● PROMPT 1: In the Rice fading exercise, transcribe the passage starting with "With $z_0 = 0$" and going on through "with direct component.".
● PROMPT 2:
Answer these questions from the Rice fading exercise:
(a) What variance is given for the Gaussian processes?
(b) Into what kind of fading does Rice fading turn when $z_0 = 0$?
(c) To which chapter does the task belong?

Difference between revisions of "Aufgaben:Exercise 1.7: PDF of Rice Fading"

Latest revision as of 10:19, 7 July 2021

Rice fading for different values of

$|z_0|^2$

As you can see in the diagram, we consider the same scenario as in Exercise 1.6:

Rice fading with variance of the Gaussian processes $\sigma^2 = 1$ and parameter $|z_0|$ for the direct path.
Regarding direct path, we are interested in the parameter values $|z_0|^2 = 0, \ 2, \ 4, \ 10, \ 20$ (see graph).
The PDF of the magnitude $a(t) = |z(t)|$ is

$f_a(a) ={a}/{\sigma^2} \cdot {\rm e}^{ -{(a^2+ |z_0|^2) }/({2\sigma^2})}\cdot {\rm I}_0 \left [ {a \cdot |z_0|}/{\sigma^2} \right ]\hspace{0.05cm}.$

For example, the modified zeroth order Bessel function returns the following values:

${\rm I }_0 (2) = 2.28\hspace{0.05cm},\hspace{0.2cm}{\rm I }_0 (4) = 11.30\hspace{0.05cm},\hspace{0.2cm}{\rm I }_0 (3) = 67.23 \hspace{0.05cm}.$

The power (noncentral second moment) of the multiplicative factor $|z(t)|$ is

${\rm E}\left [ a^2 \right ] = {\rm E}\left [ |z(t)|^2 \right ] = 2 \cdot \sigma^2 + |z_0|^2 \hspace{0.05cm}.$

With $z_0 = 0$ , the Rice fading becomes Rayleigh fading, which is more critical. In this case, the probability that $a$ lies in the yellow-shaded area between $0$ and $1$ is

${\rm Pr}(a \le 1) = 1 - {\rm e}^{-0.5/\sigma^2} \approx 0.4 \hspace{0.05cm}.$

In this task the probability ${\rm Pr}(a ≤ 1)$ for $|z_0| ≠ 0$ is to be approximated. There are two ways to do this, namely:

the triangular approximation: ${\rm Pr}(a \le 1) = {1}/{2} \cdot f_a(a=1) \hspace{0.05cm}.$
the Gaussian approximation: If $|z_0| \gg \sigma$ , then the Rice distribution can be approximated by a Gaussian distribution with mean $|z_0|$ and standard deviation $\sigma$ .

Notes:

This task belongs to chapter Non-frequency selective fading with direct component.
For the numerical solutions of the last subtasks, we recommend the applet Complementary Gaussian Error Functions.

Stored data entries:
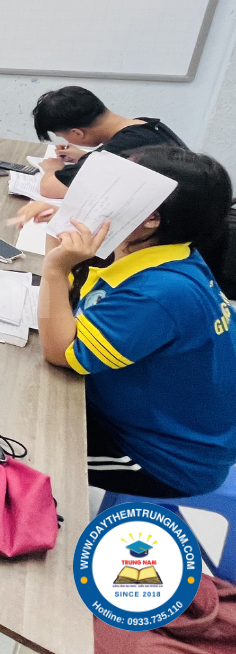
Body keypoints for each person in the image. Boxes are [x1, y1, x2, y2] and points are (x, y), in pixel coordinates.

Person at [25, 146, 236, 498]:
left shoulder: (159, 292)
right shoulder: (163, 253)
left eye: (118, 187)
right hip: (136, 416)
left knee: (15, 445)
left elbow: (60, 351)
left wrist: (55, 268)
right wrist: (62, 230)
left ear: (151, 217)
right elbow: (74, 301)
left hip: (160, 457)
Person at [32, 86, 186, 199]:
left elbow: (50, 188)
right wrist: (84, 156)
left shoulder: (120, 147)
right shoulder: (144, 126)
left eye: (63, 136)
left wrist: (53, 168)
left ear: (77, 133)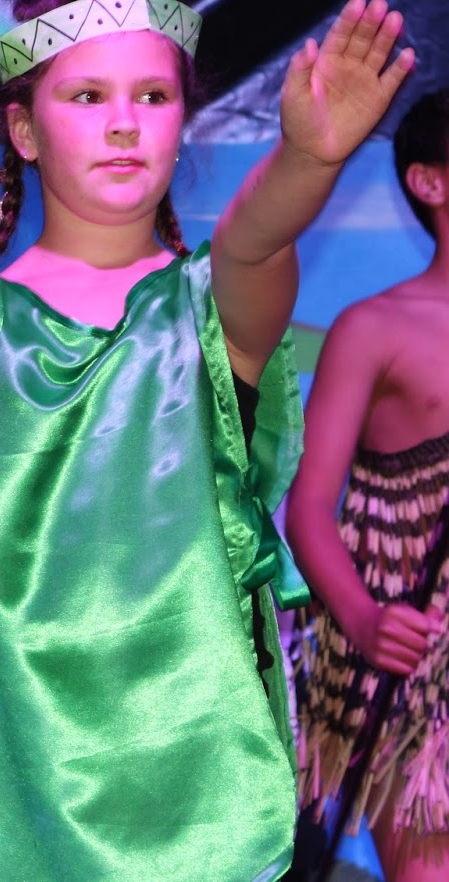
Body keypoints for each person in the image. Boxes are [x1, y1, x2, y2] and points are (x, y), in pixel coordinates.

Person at [0, 0, 414, 880]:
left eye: (153, 97)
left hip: (203, 794)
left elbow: (254, 240)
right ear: (24, 131)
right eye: (86, 97)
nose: (124, 123)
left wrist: (308, 159)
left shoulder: (212, 310)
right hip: (18, 787)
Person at [288, 88, 449, 881]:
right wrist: (364, 618)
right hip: (420, 673)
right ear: (431, 182)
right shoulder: (376, 327)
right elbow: (309, 508)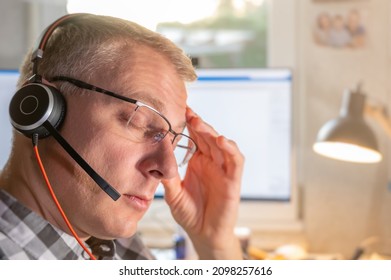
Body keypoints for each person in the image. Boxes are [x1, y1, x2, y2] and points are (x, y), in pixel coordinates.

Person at [0, 13, 244, 260]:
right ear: (38, 111)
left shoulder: (115, 245)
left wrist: (216, 243)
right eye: (138, 122)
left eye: (176, 140)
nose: (169, 170)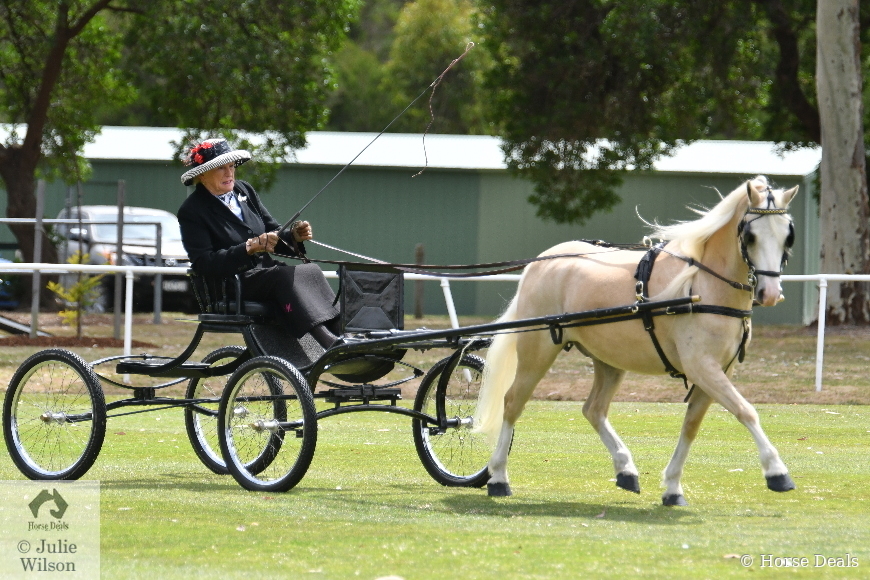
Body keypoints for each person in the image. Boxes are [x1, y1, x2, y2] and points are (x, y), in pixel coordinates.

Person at [177, 137, 342, 348]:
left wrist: (294, 236)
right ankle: (325, 342)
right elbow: (204, 263)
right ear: (203, 174)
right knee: (283, 277)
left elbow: (273, 232)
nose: (229, 173)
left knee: (310, 271)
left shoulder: (244, 190)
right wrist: (249, 248)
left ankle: (339, 331)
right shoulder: (192, 210)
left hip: (265, 275)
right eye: (221, 169)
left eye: (231, 166)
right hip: (232, 283)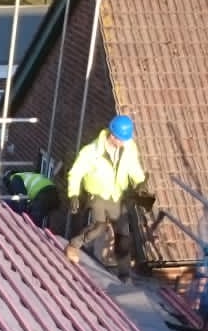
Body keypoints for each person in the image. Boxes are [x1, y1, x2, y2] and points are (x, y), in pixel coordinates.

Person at [65, 115, 153, 276]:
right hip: (97, 194)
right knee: (99, 227)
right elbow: (75, 173)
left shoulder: (128, 146)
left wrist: (140, 182)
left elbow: (133, 166)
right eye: (120, 139)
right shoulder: (90, 152)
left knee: (124, 235)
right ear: (112, 135)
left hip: (116, 195)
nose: (123, 143)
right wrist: (74, 195)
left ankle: (124, 274)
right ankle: (74, 244)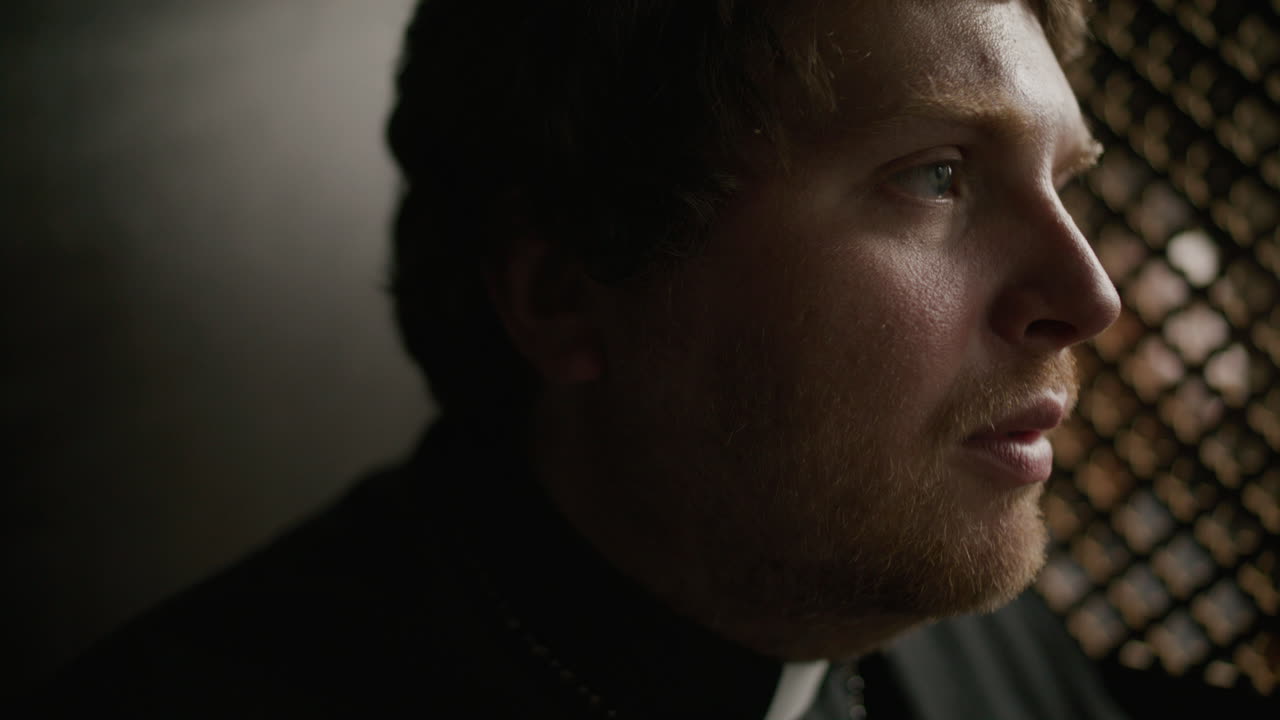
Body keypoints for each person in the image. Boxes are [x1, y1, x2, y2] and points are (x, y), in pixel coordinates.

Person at [34, 1, 1244, 717]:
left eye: (1064, 183)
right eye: (934, 177)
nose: (1088, 297)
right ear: (568, 291)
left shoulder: (889, 571)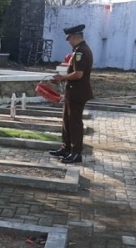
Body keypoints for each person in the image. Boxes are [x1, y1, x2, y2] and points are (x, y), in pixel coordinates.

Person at [50, 24, 93, 164]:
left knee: (74, 123)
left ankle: (76, 153)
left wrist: (62, 78)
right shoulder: (78, 50)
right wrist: (61, 80)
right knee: (67, 122)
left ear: (75, 37)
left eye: (70, 39)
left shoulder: (81, 51)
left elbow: (78, 74)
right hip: (72, 92)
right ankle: (66, 148)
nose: (69, 42)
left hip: (78, 93)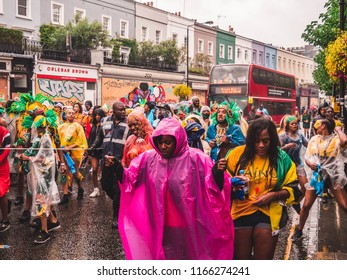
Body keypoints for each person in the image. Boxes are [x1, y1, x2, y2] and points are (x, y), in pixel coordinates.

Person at [114, 117, 234, 260]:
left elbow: (213, 187)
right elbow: (131, 178)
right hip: (160, 225)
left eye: (167, 142)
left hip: (188, 225)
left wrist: (217, 172)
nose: (163, 146)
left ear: (177, 140)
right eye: (160, 142)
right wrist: (116, 168)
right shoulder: (149, 159)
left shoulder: (196, 158)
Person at [218, 118, 301, 260]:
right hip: (239, 213)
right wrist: (223, 175)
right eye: (256, 141)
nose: (261, 145)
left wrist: (273, 195)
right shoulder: (236, 154)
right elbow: (220, 185)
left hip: (268, 214)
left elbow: (293, 189)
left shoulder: (281, 158)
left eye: (266, 141)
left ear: (272, 140)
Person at [292, 118, 347, 241]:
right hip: (317, 176)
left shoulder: (336, 139)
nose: (316, 126)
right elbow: (308, 157)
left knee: (344, 205)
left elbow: (345, 140)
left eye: (319, 124)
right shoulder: (314, 139)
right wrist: (309, 164)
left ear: (324, 126)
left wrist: (338, 129)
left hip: (333, 177)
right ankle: (299, 230)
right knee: (306, 206)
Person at [19, 115, 61, 243]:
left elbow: (47, 159)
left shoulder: (46, 139)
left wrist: (28, 158)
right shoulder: (39, 138)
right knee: (43, 199)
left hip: (44, 174)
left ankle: (45, 231)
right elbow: (33, 150)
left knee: (40, 200)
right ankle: (53, 221)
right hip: (38, 173)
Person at [90, 102, 130, 228]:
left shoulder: (129, 122)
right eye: (120, 110)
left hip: (120, 161)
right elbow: (99, 137)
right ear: (113, 111)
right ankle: (123, 202)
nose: (123, 112)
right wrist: (92, 147)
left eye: (124, 110)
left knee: (118, 188)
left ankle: (116, 217)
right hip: (106, 159)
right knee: (105, 185)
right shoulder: (104, 121)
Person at [58, 108, 88, 204]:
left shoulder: (78, 126)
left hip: (75, 153)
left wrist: (69, 147)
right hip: (63, 153)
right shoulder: (60, 127)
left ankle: (80, 188)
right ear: (65, 115)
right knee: (64, 173)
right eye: (69, 113)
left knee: (74, 173)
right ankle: (65, 194)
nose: (71, 115)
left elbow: (80, 141)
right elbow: (57, 140)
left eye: (73, 113)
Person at [279, 116, 308, 214]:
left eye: (296, 123)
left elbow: (308, 145)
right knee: (285, 188)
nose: (295, 125)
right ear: (288, 125)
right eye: (292, 124)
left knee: (306, 187)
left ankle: (296, 202)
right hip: (286, 166)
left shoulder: (300, 136)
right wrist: (287, 146)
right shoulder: (283, 136)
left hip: (298, 164)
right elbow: (277, 151)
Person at [88, 107, 106, 198]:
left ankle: (106, 188)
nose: (97, 117)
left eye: (99, 115)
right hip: (94, 150)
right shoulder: (94, 125)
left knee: (105, 170)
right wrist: (89, 148)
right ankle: (96, 189)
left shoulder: (105, 125)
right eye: (96, 115)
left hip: (103, 149)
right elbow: (91, 137)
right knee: (94, 169)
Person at [0, 121, 11, 232]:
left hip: (1, 167)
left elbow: (7, 149)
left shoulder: (4, 131)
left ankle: (5, 220)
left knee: (1, 192)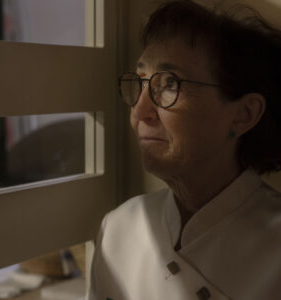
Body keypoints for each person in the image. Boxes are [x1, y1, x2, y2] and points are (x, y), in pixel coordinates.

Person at [88, 1, 281, 299]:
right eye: (140, 83)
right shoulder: (120, 227)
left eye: (169, 83)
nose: (140, 112)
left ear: (244, 114)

● ANSWER AREA 1:
With $z_0 = 0$ , the Rice fading becomes Rayleigh fading, which is more critical. In this case, the probability that $a$ lies in the yellow-shaded area between $0$ and $1$ is

${\rm Pr}(a \le 1) = 1 - {\rm e}^{-0.5/\sigma^2} \approx 0.4 \hspace{0.05cm}.$

In this task the probability ${\rm Pr}(a ≤ 1)$ for $|z_0| ≠ 0$ is to be approximated. There are two ways to do this, namely:

the triangular approximation: ${\rm Pr}(a \le 1) = {1}/{2} \cdot f_a(a=1) \hspace{0.05cm}.$
the Gaussian approximation: If $|z_0| \gg \sigma$ , then the Rice distribution can be approximated by a Gaussian distribution with mean $|z_0|$ and standard deviation $\sigma$ .

Notes:

This task belongs to chapter Non-frequency selective fading with direct component.

● ANSWER AREA 2:
(a) $\sigma^2 = 1$
(b) Rayleigh fading
(c) Non-frequency selective fading with direct component